Yes — in the Bloomsburg Rea-murder cases. He served on the defense of Patrick Donahue in 1869 and again on the defense of Patrick Hester, an accused Molly Maguire 'county delegate,' whose counsel the Carbon Advocate named in January 1877: Ryon, Freeze, Wolverton, Strouse, and Brockway. At home, the Schuylkill County court also called on him — with Samuel A. Garrett and W. J. Whitehouse — to defend accused men who could no longer pay for counsel. The courtroom argument at Hester's trial and appeal was carried by Ryon, Wolverton, Freeze, Brockway, and Elwell; Strouse's part was that of retained counsel behind the trial team — the sense of the congressional Biographical Directory's phrase, 'attorney and solicitor for the Molly Maguires, in 1876 and 1877.'
Where was Myer Strouse born — Oberstrau or Oberstreu?

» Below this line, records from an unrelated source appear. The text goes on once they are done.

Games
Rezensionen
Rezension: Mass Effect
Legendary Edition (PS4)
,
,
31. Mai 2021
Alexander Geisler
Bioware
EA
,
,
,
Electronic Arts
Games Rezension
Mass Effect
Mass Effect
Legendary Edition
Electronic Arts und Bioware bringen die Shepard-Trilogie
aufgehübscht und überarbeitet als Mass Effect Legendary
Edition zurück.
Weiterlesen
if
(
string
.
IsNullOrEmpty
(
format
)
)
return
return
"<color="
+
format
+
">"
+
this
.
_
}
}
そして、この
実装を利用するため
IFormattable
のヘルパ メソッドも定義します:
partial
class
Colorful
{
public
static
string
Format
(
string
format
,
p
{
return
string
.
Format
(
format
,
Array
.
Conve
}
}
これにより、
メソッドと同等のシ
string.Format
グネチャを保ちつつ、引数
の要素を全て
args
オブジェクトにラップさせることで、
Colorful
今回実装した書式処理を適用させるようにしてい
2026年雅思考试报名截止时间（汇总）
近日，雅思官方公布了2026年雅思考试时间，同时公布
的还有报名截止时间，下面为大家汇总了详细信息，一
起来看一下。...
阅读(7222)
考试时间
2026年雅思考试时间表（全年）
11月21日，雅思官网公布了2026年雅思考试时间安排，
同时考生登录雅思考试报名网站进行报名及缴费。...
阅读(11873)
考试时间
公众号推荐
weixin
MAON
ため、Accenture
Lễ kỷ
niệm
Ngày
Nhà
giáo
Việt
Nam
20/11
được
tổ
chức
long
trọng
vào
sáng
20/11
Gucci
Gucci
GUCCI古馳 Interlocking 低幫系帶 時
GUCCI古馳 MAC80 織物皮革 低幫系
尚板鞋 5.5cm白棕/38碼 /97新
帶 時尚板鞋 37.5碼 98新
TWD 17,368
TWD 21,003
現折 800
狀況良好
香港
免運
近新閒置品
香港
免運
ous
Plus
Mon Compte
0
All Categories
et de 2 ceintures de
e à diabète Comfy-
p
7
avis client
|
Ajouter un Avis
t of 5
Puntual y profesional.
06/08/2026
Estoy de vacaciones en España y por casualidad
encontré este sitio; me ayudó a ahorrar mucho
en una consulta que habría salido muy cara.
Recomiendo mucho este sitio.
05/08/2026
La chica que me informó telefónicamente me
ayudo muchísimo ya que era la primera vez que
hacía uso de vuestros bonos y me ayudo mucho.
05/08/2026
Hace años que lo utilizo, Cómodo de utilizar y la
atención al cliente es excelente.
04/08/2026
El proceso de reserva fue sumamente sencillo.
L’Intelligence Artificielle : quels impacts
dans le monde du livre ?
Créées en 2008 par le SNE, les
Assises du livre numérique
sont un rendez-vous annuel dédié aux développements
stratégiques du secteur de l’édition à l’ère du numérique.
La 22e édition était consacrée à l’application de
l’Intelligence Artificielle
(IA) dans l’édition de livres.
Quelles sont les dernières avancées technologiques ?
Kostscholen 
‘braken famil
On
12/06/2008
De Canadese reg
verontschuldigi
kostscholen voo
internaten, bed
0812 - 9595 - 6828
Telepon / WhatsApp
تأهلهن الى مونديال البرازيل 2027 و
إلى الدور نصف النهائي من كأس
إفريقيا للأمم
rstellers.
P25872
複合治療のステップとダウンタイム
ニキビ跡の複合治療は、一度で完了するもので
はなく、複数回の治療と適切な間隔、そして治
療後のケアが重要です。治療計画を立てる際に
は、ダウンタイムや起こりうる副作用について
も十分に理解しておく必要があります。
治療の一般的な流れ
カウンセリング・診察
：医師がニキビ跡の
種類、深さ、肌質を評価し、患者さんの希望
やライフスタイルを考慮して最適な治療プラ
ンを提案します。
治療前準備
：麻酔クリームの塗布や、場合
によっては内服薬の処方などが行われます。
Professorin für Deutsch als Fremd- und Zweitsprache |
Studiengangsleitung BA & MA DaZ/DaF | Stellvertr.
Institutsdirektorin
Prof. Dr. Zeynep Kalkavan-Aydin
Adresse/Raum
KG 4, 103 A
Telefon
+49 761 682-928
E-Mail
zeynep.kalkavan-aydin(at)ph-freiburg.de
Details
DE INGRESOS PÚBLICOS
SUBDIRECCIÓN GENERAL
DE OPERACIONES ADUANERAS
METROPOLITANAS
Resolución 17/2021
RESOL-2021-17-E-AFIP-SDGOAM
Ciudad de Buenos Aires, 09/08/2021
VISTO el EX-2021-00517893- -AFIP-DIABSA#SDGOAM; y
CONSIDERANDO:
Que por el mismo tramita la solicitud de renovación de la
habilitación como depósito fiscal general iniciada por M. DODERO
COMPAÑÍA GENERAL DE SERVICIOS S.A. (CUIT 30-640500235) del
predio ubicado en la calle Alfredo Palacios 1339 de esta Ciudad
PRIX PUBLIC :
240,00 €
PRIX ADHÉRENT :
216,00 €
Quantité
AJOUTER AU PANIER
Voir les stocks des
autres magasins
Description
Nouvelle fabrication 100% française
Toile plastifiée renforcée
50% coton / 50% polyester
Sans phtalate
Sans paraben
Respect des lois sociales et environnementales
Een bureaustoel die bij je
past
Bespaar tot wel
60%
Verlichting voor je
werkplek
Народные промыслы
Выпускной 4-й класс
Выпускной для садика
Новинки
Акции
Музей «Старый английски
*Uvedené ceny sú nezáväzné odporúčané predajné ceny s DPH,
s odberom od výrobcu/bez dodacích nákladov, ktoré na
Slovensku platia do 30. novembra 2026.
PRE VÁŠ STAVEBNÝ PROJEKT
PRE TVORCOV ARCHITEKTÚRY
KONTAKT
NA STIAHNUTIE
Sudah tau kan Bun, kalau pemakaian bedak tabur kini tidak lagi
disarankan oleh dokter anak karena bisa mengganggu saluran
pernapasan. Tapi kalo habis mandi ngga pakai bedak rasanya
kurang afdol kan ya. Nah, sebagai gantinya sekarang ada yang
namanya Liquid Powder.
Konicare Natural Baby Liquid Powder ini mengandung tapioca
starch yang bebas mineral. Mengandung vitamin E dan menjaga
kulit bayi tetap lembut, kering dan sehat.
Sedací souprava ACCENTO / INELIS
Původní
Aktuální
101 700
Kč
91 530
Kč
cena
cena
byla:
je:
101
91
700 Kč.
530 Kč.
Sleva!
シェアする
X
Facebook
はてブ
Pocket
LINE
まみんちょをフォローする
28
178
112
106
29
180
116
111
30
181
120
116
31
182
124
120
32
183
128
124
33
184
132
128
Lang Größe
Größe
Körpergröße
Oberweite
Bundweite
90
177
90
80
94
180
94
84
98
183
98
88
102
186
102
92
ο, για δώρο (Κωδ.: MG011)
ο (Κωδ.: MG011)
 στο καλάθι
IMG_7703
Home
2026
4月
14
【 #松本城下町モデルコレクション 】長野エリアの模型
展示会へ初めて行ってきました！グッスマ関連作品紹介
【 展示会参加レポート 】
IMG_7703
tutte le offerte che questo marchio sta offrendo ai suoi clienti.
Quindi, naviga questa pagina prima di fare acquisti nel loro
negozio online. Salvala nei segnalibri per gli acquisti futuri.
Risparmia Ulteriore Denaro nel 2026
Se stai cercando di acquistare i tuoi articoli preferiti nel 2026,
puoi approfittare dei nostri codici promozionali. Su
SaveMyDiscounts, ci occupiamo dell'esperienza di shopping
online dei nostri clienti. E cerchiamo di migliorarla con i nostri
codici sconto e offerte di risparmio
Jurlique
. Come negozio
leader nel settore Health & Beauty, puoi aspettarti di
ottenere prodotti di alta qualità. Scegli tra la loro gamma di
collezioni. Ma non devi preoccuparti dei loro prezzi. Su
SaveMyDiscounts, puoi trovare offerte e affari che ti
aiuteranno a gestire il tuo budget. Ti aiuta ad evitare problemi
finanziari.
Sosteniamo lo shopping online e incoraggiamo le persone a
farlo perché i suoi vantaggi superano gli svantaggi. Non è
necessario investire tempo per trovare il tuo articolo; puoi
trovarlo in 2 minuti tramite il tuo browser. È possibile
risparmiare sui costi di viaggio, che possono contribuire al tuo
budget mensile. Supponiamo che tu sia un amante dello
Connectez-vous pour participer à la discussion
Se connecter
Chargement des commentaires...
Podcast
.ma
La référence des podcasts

The congressional Biographical Directory and the works that follow it print 'Oberstrau, Bavaria', but no Bavarian town of that name exists. The birthplace is best identified as Oberstreu, a village in Lower Franconia that held a Jewish community peaking at about 80 residents in 1832 — the year the family emigrated — and where the Strauß surname (Anglicized to Strouse) is recorded as early as 1817. A primary birth or emigration record has not yet been found to make it certain.
What Pennsylvania district did Myer Strouse represent in Congress?
The 10th. He was elected as a Democrat to the 38th and 39th Congresses and served from March 4, 1863, to March 3, 1867. The '38th and 39th' refer to those Congresses, not to a district number — a point sometimes mistaken for a nonexistent '38th district.'
Where is Myer Strouse buried?
In the Odd Fellows Cemetery, Pottsville. He died at his home at 224 North Second Street on February 11, 1878.